The Difference Between Regular Olive Oil and Extra-Virgin Olive Oil

Olive Oil Is All About the Process

Generally speaking,"olive oil" is simply the petroleum that's obtained from the fruit of trees. In itself that sounds pretty straightforward and straightforward.

But there are different varieties of olive oil that are set apart not from the type of olive oil that's used, but the process used to extract the oil, as well as from the additives, and the oil's level of free lactic acid.

How Olive Oil Is Graded

Looking at this particular brand of olive oil and extra-virgin olive oil side by side, you can realize that the extra-virgin olive oil has a noticeably darker color, while the regular olive oil has a lighter, brighter hue.

This color differential, however, varies from brand to brand, and it is deceptive. You cannot use color to reliably inform two grades of oil apart. Olive oils can vary drastically in taste and quality, and color is simply 1 factor and not the distinguishing one.

Olive oil is graded by its degree of acidityfree lactic acid. The amount of free lactic acid in olive oil indicates the degree to which fat has broken down to fatty acids.

Refined vs. Unrefined Olive Oil

Olive oil also falls into two distinct categories: refined and unrefined. While unrefined oils are pure and untreated, refined oil is treated to remove flaws from the oil, making it more sellable.

Refined oils have small or no olive aroma, flavour, or colour (what they have gets there via mixing in few percent of an extra-virgin oil). They also have no bitterness.

In contrast to unrefined extra-virgin olive oil, refined oils "lack the important antioxidants and anti-inflammatories that make extra-virgin oil so special.

What You Need to Know About Extra-Virgin Olive Oil

Extra-virgin olive oil is an unrefined oil and the highest-quality olive oil you can buy. There are very specific standards oil has to meet to receive the label"extra-virgin." Because of the way extra-virgin olive oil is made, it retains more authentic olive taste, and has a lower degree of oleic acid than other olive oil varieties. It also contains more of the natural vitamins and minerals found in olives.

Extra-virgin olive oil is considered an unrefined oil since it's not treated with chemicals or altered by temperature.
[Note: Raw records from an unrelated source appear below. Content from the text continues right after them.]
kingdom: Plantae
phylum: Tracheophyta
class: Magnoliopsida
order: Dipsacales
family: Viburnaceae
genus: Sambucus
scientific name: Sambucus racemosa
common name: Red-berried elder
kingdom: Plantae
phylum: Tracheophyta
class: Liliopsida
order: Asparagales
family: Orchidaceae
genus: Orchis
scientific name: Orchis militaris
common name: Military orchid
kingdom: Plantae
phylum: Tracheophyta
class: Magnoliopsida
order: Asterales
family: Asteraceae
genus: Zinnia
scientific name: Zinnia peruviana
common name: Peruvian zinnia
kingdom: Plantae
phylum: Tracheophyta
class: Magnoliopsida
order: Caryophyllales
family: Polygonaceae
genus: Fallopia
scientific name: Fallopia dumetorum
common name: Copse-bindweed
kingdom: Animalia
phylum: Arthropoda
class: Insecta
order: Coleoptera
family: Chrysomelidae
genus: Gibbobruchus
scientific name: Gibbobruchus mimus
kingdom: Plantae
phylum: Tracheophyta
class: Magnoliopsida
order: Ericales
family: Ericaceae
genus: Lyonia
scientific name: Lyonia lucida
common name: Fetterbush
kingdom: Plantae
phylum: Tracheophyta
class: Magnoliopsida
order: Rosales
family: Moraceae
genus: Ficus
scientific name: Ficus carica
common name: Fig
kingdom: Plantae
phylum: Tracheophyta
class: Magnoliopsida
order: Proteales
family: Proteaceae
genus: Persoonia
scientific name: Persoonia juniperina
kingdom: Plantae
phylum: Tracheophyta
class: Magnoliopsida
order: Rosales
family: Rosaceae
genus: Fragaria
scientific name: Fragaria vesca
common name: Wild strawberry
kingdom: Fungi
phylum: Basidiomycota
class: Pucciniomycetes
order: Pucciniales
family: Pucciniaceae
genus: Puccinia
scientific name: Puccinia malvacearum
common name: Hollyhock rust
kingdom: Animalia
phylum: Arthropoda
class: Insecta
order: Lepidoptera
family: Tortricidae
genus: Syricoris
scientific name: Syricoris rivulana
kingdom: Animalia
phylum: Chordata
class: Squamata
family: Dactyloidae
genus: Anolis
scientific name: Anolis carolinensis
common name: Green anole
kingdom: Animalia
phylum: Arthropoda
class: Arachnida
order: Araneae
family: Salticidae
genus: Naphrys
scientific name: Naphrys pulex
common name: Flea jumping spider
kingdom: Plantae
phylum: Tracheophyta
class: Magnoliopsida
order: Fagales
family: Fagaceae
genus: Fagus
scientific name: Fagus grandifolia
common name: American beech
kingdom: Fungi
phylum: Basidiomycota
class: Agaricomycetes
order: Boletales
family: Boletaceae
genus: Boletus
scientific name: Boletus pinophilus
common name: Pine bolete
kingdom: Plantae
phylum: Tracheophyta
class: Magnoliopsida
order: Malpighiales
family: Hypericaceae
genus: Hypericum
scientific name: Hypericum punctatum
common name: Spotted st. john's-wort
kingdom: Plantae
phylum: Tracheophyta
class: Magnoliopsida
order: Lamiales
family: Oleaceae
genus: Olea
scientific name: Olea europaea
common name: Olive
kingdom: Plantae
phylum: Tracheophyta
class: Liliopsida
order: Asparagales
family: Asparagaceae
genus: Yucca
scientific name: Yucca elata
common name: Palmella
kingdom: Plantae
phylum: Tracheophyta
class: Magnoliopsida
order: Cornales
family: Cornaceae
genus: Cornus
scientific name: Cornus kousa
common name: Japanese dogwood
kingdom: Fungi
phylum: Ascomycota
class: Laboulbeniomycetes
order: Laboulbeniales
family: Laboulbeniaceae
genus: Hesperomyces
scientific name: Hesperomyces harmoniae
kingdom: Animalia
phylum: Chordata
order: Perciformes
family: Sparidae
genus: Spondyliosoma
What sets it apart is the very low degree of oleic acid and the absence of sensory flaws. It contains no longer than 1% linoleic acid and typically has a golden-green color, using a distinct flavor and a light peppery finish.

While you can cook with extra-virgin olive oil, it does have a lower smoke point than many other oils, which means it burns at a lower temperature. Save the pricey good quality stuff for dipping bread, dressing, dips, cold dishes, and use the more affordable stuff for cooking and baking.

What You Want to Know About Virgin Olive Oil

Next in quality, as categorized by the standards of the International Olive Council, is virgin olive oil. It's made using a similar procedure as extra-virgin olive oil and is also an unrefined oil, meaning chemicals or heat are not utilized to extract oil from the fruit. Virgin olive oil also maintains the purity and taste of the olive, although production standards are not as stiff.

According to the standards of the International Olive Council, virgin olive oil has a slightly higher level of lactic acid. It also has a somewhat less intense flavor than extra-virgin olive oil.

Virgin oil is rarely found, if , however, in grocery shops; usually your choice is going to be between extra-virgin, regular, and light olive oils.

What You Need to Know About Pure Olive Oil
You may also recognize oil labeled as simply olive oil or pure olive oil -- this is what we'd consider"regular" olive oil. This oil is typically a mix of virgin olive oil and refined olive oil (heat and/or chemicals are used in the practice of extracting oil and removing flaws from the fruit).

Pure olive oil is a lower-quality oil than extra-virgin or virgin olive oil, using a lighter color, more neutral flavor, and oleic acid measuring between 3-4%. This sort of olive oil is an all-purpose cooking oil.

What About Light Olive Oil?

This is the form of olive oil where the name may spark some confusion. "Light" doesn't refer to this olive oil being lower in calories. Rather, it is a marketing term used to describe the oil's lighter flavor.

Light olive oil is a refined oil that has a neutral taste and a higher smoke point. It can be used for baking, sautéing, grilling, and frying.

Can They Really Be Substituted for Each Other?

The simple answer is yes. If a recipe calls for olive oil, as many do, you can use extra-virgin or regular olive oil. It is your decision, and largely based on personal preference. Both extra-virgin and regular olive oil can be utilised in baking and cooking, but do remember their differing smoke points.

However, as a rule of thumb, I'd like to stick with using the more flavorful extra-virgin olive oil for dipping bread, in dressings, dips, and dishes that will not be cooked, and for finishing, so that the flavor can glow.